#### EXERCISE INSTRUCTIONS:
Find every line in the data below that contains the string "hour", treating uppercase and lowercase as different, and copy each of those lines.

** Begin RECORDS PROVIDED **

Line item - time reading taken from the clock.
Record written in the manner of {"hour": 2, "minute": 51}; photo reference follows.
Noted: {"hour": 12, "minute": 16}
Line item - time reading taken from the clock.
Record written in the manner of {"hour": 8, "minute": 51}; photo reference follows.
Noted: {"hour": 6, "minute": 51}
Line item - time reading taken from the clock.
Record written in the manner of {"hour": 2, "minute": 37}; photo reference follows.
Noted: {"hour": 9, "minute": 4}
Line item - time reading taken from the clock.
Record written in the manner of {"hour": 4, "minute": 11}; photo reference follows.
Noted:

** End RECORDS PROVIDED **

#### RESPONSE:
Record written in the manner of {"hour": 2, "minute": 51}; photo reference follows.
Noted: {"hour": 12, "minute": 16}
Record written in the manner of {"hour": 8, "minute": 51}; photo reference follows.
Noted: {"hour": 6, "minute": 51}
Record written in the manner of {"hour": 2, "minute": 37}; photo reference follows.
Noted: {"hour": 9, "minute": 4}
Record written in the manner of {"hour": 4, "minute": 11}; photo reference follows.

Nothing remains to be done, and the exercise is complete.